◆ Document segment
-- Start --

-
pabs
-
pabs
^ Autodesk bought EAGLE
-
nicolas17
in 2017
-
pabs
ah, ooops
-
h2ibot
Switchnode edited Deathwatch (+116, /* 2023 */ update harvard blogs):
wiki.archiveteam.org/?diff=50102&oldid=50087
-
FavoritoHJS
update on twitter: musk has set a rate limit. all is lost.
-
fireonlive
yeeep
-
fireonlive
we're been kvetching about it all day :(
-
flashfire42
Is the CDN rate limited too?
-
flashfire42
We might be able to say fuck you and grab the images
-
FavoritoHJS
honest question, why did y'all not start yesterday?
-
FavoritoHJS
wait...
-
FavoritoHJS
the api, does it have rate limits?
-
JAA
flashfire42: See 20:25
-
nicolas17
flashfire42: where do we get image links?
-
FavoritoHJS
yes, most users are locked out but if only one was unfortunate enough to get """"verified""""....}
-
flashfire42
Bing. reddit. google, baidu, yandex, URLteam dumps
-
nicolas17
FavoritoHJS: then that user could abuse their auth token and private API to get... 6000 tweets in a day?
-
flashfire42
But yeah brute forcing is infeasible
-
FavoritoHJS
oh, it has rate limiting...
-
JAA
No, it's a whopping 10k now!
-
JAA
(Out of ... 500 million tweets per day?)
-
FavoritoHJS
if even bots have read limits then all is indeed lost
-
kiska
Wasn't it like 3k per second of tweeting?
-
FavoritoHJS
...account spam?
-
nicolas17
kiska: when did you see that? everything changed in the last 24 hours
-
JAA
500 million would be 5.8k/s.
-
nicolas17
oh you mean new tweets
-
JAA
But who knows what it is now.
-
FavoritoHJS
600 per user, that would be a million users
-
FavoritoHJS
so no
-
fireonlive
archive all of twitter in one day?
-
nicolas17
FavoritoHJS: bots are asked to pay $40k/mo to do anything remotely heavy-duty
-
fireonlive
literally impossible haha
-
nicolas17
using the bot API has *worse* limits than abusing a logged in account
-
FavoritoHJS
and what are the limits on said "remotely heavy-duty"?
-
kiska
Not very high
-
FavoritoHJS
welp, better hope for a db leak as i fear we've lost our boat
-
fireonlive
that would be a massive-ass torrent
-
nicolas17
FavoritoHJS: the "basic" level costs $100/month and lets you read up to 10000 tweets per MONTH
-
fireonlive
xD
-
nicolas17
-
fireonlive
'ok everyone please seed my 4933PB torrent'
-
JAA
1. Introduce ridiculous API pricing. 2. Everyone starts scraping. 3. Introduce ridiculous view limits. 4. ??? 5. PROFIT, I guess?
-
FavoritoHJS
yea that would be a problem... maybe not that large once finished by removing the endless spam that twitter never removed, but actually getting to that point?

-- End --

◆ Data extract
-- Start --

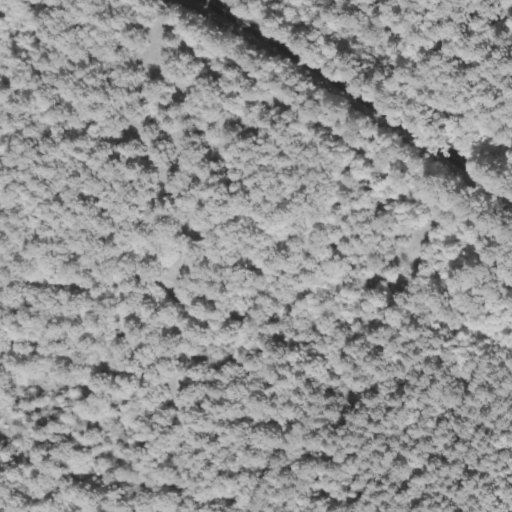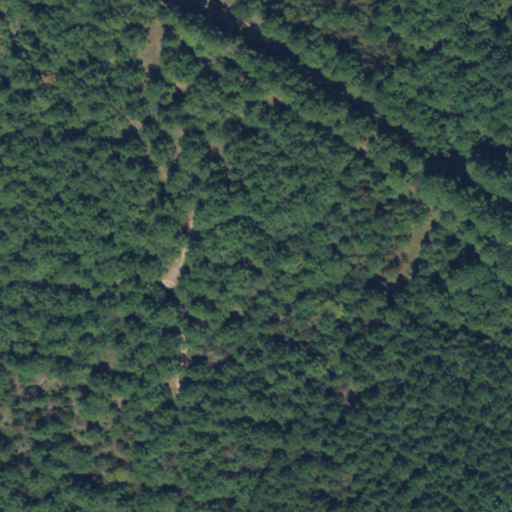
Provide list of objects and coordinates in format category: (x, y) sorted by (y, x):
road: (356, 102)
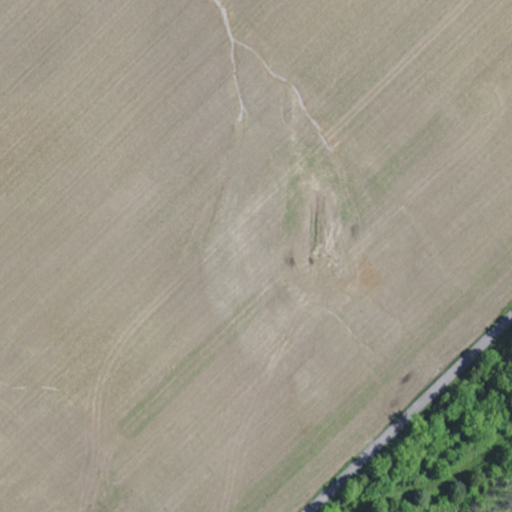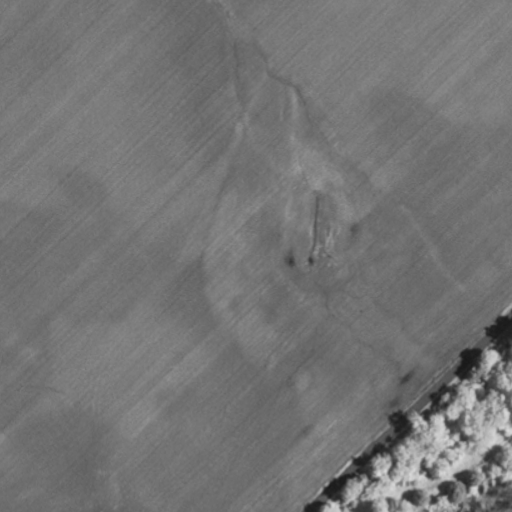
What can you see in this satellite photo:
road: (412, 416)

-- End --

In the chat log about Twitter's rate limits, what does the "basic" API level cost, and how many tweets does it let you read?

◆ Reply
It costs $100 per month and lets you read up to 10000 tweets per month.